Alibaba Quote Deepens Rift with Luxury Brands


Luxury brands and China-based e-commerce company Alibaba Group Holding Ltd. are in the midst of a spat over Alibaba’s intent to mediate.

The case originates from a May 20 complaint against Alibaba for allegedly encouraging the sale of counterfeited products on its platforms. On Sept. 25, Alibaba proposed that the parties enter into mediation.

The plaintiffs—including Gucci America Inc., Balenciaga S.A. and Kering S.A., a French holding company that owns Alexander McQueen among other luxury, sport & lifestyle brands—requested to withdraw from mediation after learning of a quote attributed to Alibaba CEO Jack Ma in the Nov. 23, 2015, issue of Forbes magazine that seemed to imply there was no chance of settling.

“I would [rather] lose the case, lose the money … But we would gain our dignity and respect,” Ma was quoted as saying. 

The plaintiffs interpreted this to mean that Alibaba’s mediation request was a bad-faith attempt to delay the case—and force them to expend significant resources. 

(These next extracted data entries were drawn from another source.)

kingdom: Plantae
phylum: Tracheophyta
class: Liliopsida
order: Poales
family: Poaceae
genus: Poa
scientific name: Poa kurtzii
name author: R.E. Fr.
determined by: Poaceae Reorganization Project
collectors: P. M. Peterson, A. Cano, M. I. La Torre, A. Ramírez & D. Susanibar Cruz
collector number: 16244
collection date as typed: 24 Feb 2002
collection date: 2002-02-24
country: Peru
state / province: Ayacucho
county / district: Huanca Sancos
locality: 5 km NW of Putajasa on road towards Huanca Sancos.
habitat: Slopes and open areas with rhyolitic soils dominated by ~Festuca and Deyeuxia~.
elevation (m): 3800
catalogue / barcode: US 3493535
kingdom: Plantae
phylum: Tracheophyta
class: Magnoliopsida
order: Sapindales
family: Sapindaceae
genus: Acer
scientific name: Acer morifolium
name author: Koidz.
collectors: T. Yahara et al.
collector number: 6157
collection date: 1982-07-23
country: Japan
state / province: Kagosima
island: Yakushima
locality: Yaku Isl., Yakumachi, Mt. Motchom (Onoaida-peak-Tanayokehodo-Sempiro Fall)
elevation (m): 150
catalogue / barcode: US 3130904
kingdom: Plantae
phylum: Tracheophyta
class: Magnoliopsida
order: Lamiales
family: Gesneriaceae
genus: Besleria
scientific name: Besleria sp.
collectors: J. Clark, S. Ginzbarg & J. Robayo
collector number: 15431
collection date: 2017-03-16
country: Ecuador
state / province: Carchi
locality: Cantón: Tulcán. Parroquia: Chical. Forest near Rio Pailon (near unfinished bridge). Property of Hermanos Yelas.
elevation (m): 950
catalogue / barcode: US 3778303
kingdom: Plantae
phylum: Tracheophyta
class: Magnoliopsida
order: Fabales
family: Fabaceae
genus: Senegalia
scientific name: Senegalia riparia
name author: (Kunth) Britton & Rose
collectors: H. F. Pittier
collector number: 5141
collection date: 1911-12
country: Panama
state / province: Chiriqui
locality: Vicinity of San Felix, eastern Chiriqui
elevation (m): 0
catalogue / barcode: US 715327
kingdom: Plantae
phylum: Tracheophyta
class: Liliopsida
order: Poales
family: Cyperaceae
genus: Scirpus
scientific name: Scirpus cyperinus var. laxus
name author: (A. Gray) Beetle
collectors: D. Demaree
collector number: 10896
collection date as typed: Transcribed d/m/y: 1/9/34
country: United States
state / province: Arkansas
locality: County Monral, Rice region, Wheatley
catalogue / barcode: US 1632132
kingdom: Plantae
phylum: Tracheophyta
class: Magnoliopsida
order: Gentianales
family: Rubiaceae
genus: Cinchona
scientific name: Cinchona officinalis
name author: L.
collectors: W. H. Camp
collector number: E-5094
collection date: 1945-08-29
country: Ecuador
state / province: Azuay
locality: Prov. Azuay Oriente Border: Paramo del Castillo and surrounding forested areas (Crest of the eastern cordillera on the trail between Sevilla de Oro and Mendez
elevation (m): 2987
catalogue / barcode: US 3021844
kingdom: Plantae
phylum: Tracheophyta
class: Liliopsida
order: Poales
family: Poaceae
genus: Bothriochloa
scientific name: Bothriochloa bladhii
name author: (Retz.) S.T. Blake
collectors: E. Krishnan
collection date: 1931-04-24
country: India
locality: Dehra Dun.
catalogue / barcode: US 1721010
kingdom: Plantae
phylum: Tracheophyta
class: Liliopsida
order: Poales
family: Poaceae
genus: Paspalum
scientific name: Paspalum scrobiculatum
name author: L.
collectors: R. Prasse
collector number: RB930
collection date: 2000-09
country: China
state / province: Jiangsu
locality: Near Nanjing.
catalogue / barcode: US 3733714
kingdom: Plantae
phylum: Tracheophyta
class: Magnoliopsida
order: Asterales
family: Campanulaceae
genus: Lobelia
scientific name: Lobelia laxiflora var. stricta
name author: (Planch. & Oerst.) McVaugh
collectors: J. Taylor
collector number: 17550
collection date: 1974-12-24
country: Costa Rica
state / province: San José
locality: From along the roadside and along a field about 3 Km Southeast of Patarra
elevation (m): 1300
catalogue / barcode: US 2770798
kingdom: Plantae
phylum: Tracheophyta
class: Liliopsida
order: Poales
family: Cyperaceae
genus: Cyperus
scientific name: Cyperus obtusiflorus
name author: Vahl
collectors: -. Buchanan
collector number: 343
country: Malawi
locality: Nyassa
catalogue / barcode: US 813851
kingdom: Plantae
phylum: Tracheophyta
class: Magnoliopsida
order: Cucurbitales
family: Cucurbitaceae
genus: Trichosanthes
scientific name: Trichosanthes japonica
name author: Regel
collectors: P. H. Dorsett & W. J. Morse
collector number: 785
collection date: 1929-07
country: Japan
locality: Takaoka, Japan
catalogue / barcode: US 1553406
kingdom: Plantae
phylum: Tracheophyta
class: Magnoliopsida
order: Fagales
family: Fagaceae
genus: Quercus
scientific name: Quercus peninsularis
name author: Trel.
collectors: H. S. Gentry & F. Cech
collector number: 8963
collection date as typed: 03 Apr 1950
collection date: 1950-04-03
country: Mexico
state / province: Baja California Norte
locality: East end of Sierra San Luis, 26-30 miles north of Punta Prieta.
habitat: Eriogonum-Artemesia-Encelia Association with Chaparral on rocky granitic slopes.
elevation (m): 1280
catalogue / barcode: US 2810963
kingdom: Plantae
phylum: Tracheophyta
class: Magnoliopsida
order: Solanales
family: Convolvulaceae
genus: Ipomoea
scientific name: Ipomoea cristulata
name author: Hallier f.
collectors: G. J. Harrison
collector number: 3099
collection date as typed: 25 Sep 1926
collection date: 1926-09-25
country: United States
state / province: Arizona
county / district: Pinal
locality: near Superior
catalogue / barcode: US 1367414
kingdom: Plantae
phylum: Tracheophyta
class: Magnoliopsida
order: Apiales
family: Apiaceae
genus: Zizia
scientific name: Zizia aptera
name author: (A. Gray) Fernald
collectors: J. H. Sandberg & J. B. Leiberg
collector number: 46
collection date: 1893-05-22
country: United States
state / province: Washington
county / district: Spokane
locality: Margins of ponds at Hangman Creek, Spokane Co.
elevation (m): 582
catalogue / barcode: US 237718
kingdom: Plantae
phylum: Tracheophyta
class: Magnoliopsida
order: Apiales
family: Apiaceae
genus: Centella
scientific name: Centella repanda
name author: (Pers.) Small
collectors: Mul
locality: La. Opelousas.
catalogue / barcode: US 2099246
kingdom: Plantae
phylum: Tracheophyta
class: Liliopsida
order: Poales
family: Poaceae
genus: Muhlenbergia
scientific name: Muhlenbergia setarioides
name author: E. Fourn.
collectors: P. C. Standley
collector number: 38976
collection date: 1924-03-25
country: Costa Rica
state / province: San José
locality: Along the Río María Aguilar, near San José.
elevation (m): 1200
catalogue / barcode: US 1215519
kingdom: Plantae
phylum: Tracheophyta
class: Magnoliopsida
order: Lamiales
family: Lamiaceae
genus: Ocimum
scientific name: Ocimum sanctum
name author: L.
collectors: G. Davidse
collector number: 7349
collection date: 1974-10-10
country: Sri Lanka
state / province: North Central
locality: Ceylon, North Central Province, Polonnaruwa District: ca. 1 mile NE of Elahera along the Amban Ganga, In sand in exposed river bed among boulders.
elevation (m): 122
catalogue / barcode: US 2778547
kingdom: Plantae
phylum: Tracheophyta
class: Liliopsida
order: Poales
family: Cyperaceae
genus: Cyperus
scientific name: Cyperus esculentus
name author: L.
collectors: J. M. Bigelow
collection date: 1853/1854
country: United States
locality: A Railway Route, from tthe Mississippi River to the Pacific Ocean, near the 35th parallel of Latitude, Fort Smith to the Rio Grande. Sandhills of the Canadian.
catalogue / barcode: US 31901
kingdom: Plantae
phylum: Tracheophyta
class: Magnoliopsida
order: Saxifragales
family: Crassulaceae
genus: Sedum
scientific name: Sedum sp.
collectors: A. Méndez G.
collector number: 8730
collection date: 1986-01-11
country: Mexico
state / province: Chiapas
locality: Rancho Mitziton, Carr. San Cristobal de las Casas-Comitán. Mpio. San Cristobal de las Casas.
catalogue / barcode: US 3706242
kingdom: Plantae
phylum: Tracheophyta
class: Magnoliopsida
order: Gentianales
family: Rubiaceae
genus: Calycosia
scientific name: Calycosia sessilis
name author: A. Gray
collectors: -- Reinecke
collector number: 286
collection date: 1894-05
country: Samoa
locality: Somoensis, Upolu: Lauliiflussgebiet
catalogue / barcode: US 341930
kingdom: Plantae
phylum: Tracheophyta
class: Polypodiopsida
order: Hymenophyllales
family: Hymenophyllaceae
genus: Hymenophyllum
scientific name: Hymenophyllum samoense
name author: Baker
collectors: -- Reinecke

Alibaba denied the allegation—and said it was the other companies who want a long and costly battle.

In a Nov. 10 letter, Alibaba wrote that the plaintiffs’ termination of prior settlement discussions and rejection of several good-faith proposals showed that the luxury goods companies were unwilling to resolve the case through alternative dispute resolution.

“Plaintiffs’ preferred course appears to be a costly, multi-year lawsuit,” the letter said.

The New York federal district court, meanwhile, has urged the parties to proceed with mediation.

“It is fortunate that the parties’ representatives—both sides—have not served in high level diplomatic positions in key moments in history or many successful resolutions of disputed matters, including shooting wars, would never have been achieved,” said Judge Kevin Castel in a Nov. 9 order.

Alibaba said it still wants to proceed with mediation. We’ll keep watching the case and see if the plaintiffs can be persuaded as well.

UPDATE: The plaintiffs responded that, in light of the court’s order and Alibaba’s letter, they will move forward with the mediation process—even though they criticized the tone of the letter as “more in keeping with Mr. Ma’s statements to Forbes than with a party truly interested in settlement.”